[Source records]
• • • •

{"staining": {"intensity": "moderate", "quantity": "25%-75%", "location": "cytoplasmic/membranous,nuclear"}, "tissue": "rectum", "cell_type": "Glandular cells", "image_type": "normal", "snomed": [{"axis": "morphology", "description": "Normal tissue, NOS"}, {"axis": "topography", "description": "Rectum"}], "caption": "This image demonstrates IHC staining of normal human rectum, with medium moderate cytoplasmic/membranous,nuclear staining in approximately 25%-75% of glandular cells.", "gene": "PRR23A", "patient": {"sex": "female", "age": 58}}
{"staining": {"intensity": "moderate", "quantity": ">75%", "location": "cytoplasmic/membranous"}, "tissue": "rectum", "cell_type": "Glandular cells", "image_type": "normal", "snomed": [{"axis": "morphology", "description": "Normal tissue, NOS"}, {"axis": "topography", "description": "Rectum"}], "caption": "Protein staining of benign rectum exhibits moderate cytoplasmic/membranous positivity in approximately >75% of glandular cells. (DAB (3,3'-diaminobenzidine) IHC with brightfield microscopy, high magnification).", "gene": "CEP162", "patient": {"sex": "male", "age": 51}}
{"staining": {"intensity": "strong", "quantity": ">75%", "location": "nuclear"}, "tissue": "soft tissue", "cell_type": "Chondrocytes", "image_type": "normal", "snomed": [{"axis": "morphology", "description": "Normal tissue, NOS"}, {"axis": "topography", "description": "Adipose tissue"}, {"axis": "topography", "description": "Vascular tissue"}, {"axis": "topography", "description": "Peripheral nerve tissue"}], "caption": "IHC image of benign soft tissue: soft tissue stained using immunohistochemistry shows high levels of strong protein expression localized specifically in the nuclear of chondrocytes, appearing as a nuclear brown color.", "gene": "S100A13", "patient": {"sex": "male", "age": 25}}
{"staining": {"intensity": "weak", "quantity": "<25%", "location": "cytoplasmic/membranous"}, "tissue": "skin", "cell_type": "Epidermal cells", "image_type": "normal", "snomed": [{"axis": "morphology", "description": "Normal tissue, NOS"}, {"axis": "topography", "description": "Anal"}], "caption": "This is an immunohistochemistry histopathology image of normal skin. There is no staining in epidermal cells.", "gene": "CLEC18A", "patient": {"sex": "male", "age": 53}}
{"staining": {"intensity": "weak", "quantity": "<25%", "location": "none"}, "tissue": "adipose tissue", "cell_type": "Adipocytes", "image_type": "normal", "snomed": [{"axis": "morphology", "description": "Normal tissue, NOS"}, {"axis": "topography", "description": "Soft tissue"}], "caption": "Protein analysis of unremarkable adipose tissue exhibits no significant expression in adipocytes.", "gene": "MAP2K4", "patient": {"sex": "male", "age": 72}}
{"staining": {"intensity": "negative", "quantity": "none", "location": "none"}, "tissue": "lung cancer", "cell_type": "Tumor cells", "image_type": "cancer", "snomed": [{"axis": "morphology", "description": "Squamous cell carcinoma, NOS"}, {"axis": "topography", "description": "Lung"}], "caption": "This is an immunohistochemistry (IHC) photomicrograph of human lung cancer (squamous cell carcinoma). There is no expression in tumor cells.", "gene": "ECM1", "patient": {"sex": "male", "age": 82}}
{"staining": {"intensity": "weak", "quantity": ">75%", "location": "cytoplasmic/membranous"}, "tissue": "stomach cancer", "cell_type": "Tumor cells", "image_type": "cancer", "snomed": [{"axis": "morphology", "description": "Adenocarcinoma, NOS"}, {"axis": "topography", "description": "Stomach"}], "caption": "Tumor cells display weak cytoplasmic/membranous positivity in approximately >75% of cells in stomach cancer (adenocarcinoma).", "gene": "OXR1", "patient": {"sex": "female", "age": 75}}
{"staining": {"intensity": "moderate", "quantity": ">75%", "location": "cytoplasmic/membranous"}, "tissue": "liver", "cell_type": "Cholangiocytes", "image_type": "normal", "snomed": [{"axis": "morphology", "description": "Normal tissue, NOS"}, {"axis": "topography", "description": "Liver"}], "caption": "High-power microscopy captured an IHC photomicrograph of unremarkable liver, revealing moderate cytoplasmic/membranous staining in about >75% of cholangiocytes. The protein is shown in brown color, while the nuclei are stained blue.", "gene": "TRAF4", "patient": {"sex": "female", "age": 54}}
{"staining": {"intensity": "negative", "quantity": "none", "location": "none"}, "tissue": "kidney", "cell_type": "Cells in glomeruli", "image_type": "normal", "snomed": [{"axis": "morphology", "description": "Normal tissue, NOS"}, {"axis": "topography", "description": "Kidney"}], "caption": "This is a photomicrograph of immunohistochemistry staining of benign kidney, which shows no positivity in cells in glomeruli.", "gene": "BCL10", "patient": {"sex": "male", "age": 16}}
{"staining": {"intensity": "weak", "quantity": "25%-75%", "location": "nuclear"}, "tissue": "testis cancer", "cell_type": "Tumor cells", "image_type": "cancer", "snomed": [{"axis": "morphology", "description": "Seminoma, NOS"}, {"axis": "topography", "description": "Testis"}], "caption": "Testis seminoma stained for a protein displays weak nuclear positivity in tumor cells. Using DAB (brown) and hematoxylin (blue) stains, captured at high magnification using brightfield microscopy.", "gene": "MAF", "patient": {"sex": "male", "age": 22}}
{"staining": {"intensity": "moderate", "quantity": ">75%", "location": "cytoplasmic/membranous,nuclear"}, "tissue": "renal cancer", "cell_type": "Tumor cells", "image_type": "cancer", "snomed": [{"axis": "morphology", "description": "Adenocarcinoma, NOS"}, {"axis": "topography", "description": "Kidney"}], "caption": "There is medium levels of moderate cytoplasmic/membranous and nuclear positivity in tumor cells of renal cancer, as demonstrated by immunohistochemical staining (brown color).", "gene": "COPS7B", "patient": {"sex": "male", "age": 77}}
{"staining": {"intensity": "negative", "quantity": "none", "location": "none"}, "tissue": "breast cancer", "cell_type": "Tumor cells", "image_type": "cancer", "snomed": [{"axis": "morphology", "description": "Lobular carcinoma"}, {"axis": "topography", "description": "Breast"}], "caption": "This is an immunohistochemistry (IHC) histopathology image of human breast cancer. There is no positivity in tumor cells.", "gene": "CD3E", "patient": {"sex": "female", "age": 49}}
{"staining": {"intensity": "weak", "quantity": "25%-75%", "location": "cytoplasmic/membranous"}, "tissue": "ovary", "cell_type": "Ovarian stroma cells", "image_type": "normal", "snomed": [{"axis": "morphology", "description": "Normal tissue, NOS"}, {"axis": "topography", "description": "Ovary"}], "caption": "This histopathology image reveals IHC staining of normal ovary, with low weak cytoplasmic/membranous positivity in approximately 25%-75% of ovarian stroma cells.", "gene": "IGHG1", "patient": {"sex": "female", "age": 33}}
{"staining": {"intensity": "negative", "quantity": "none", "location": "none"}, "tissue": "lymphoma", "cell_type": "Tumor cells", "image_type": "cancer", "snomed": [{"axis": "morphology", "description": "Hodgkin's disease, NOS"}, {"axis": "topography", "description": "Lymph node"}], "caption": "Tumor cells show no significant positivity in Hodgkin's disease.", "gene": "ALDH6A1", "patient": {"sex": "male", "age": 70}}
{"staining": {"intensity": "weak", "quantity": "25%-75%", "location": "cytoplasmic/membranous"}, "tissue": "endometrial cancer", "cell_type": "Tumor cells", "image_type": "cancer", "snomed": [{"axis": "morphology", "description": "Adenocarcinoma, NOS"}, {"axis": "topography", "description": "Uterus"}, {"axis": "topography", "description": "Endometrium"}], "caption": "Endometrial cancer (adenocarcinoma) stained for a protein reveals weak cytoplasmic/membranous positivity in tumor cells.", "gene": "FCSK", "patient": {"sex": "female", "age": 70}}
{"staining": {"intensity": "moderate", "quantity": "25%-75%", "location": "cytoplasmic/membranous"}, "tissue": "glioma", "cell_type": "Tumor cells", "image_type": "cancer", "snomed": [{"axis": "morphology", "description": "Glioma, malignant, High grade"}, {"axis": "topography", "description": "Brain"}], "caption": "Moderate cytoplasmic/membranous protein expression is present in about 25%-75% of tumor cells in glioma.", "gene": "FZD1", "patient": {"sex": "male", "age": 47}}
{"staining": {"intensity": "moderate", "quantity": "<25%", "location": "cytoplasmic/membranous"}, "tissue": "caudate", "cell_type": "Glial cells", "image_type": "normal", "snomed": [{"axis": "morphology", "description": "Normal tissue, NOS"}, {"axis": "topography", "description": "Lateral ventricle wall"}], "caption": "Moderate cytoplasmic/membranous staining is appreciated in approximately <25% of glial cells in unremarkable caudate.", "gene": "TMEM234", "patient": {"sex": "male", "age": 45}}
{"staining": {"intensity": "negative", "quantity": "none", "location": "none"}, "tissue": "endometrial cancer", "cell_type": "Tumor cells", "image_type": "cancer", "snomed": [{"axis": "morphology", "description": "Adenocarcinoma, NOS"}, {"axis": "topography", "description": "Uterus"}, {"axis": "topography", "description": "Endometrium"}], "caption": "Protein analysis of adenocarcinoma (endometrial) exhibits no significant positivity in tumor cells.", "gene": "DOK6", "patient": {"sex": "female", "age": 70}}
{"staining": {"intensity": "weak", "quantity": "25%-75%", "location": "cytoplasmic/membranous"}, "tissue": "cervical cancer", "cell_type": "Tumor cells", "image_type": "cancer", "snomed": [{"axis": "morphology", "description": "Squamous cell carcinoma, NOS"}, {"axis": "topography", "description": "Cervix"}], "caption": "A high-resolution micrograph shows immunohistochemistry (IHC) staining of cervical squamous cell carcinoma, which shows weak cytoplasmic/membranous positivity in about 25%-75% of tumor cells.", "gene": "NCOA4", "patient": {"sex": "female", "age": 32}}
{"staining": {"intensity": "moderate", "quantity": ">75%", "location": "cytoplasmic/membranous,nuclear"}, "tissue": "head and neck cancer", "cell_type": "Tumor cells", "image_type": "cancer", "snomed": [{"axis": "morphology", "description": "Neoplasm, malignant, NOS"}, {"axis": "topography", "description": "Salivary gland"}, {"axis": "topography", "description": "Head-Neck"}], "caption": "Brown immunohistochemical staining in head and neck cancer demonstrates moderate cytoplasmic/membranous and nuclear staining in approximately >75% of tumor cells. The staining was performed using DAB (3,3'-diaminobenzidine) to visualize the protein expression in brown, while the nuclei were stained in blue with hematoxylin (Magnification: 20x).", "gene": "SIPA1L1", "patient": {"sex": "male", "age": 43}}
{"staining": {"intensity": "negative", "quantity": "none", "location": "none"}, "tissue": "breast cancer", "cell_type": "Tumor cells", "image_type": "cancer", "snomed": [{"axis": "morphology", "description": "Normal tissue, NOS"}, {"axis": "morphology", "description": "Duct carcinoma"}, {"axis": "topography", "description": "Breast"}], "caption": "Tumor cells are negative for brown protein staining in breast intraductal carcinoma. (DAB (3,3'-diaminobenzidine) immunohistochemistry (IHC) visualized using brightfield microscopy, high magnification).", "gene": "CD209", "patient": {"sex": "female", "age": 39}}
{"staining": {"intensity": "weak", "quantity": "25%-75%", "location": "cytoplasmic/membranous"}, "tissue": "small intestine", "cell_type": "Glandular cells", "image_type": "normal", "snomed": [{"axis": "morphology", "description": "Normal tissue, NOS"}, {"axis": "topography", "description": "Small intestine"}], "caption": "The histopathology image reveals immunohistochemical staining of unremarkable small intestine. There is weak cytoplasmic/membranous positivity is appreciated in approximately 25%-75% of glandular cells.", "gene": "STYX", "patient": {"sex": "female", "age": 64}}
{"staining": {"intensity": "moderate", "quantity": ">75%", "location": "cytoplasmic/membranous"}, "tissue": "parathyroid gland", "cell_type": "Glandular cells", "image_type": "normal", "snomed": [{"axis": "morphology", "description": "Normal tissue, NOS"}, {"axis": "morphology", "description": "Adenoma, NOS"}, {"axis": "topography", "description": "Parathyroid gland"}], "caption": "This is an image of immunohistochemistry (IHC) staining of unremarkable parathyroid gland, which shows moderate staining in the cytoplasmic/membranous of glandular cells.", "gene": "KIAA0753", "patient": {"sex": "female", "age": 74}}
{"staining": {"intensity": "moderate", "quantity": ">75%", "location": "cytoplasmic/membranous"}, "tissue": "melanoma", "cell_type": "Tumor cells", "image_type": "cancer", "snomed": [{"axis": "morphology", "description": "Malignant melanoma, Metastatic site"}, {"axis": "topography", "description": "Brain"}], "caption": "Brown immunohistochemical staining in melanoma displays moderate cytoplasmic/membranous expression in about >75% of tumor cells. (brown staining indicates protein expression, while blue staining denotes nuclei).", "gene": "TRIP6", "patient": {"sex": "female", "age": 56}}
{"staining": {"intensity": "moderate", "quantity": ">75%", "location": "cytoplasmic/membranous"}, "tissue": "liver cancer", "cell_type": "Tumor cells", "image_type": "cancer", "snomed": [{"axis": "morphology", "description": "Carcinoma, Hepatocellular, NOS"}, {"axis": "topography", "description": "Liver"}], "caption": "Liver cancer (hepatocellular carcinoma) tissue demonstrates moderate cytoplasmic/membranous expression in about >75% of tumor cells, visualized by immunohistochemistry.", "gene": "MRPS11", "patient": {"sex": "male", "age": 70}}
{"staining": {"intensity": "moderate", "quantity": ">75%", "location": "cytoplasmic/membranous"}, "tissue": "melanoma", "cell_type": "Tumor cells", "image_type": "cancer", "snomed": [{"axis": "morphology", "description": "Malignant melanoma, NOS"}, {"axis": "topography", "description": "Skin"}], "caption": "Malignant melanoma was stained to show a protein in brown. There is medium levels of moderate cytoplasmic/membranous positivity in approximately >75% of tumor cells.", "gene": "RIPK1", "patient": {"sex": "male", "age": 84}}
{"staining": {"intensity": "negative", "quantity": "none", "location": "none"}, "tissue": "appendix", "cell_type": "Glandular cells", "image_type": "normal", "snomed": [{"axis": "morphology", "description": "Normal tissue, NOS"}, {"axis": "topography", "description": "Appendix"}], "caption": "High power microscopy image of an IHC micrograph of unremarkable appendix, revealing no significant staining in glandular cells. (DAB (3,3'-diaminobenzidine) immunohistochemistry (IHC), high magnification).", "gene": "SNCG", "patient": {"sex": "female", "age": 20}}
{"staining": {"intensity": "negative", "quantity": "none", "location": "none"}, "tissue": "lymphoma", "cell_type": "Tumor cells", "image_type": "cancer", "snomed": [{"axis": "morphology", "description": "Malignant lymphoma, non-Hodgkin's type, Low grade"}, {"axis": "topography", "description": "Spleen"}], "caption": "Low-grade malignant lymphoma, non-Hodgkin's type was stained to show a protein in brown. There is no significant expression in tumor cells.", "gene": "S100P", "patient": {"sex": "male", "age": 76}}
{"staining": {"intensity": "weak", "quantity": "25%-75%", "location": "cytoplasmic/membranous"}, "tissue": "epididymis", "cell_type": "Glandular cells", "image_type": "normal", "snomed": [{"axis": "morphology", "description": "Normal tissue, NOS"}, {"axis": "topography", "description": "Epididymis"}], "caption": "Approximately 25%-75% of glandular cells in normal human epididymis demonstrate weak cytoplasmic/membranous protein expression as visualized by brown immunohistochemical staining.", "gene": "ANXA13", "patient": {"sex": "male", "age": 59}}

• • • •

| Exercise objective |
The lines above starting at the one that contains "cells display weak" and ending at the one that contains "seminoma stained for" must be transcribed exactly, and no other lines may appear.

| Result of this exercise |
{"staining": {"intensity": "weak", "quantity": ">75%", "location": "cytoplasmic/membranous"}, "tissue": "stomach cancer", "cell_type": "Tumor cells", "image_type": "cancer", "snomed": [{"axis": "morphology", "description": "Adenocarcinoma, NOS"}, {"axis": "topography", "description": "Stomach"}], "caption": "Tumor cells display weak cytoplasmic/membranous positivity in approximately >75% of cells in stomach cancer (adenocarcinoma).", "gene": "OXR1", "patient": {"sex": "female", "age": 75}}
{"staining": {"intensity": "moderate", "quantity": ">75%", "location": "cytoplasmic/membranous"}, "tissue": "liver", "cell_type": "Cholangiocytes", "image_type": "normal", "snomed": [{"axis": "morphology", "description": "Normal tissue, NOS"}, {"axis": "topography", "description": "Liver"}], "caption": "High-power microscopy captured an IHC photomicrograph of unremarkable liver, revealing moderate cytoplasmic/membranous staining in about >75% of cholangiocytes. The protein is shown in brown color, while the nuclei are stained blue.", "gene": "TRAF4", "patient": {"sex": "female", "age": 54}}
{"staining": {"intensity": "negative", "quantity": "none", "location": "none"}, "tissue": "kidney", "cell_type": "Cells in glomeruli", "image_type": "normal", "snomed": [{"axis": "morphology", "description": "Normal tissue, NOS"}, {"axis": "topography", "description": "Kidney"}], "caption": "This is a photomicrograph of immunohistochemistry staining of benign kidney, which shows no positivity in cells in glomeruli.", "gene": "BCL10", "patient": {"sex": "male", "age": 16}}
{"staining": {"intensity": "weak", "quantity": "25%-75%", "location": "nuclear"}, "tissue": "testis cancer", "cell_type": "Tumor cells", "image_type": "cancer", "snomed": [{"axis": "morphology", "description": "Seminoma, NOS"}, {"axis": "topography", "description": "Testis"}], "caption": "Testis seminoma stained for a protein displays weak nuclear positivity in tumor cells. Using DAB (brown) and hematoxylin (blue) stains, captured at high magnification using brightfield microscopy.", "gene": "MAF", "patient": {"sex": "male", "age": 22}}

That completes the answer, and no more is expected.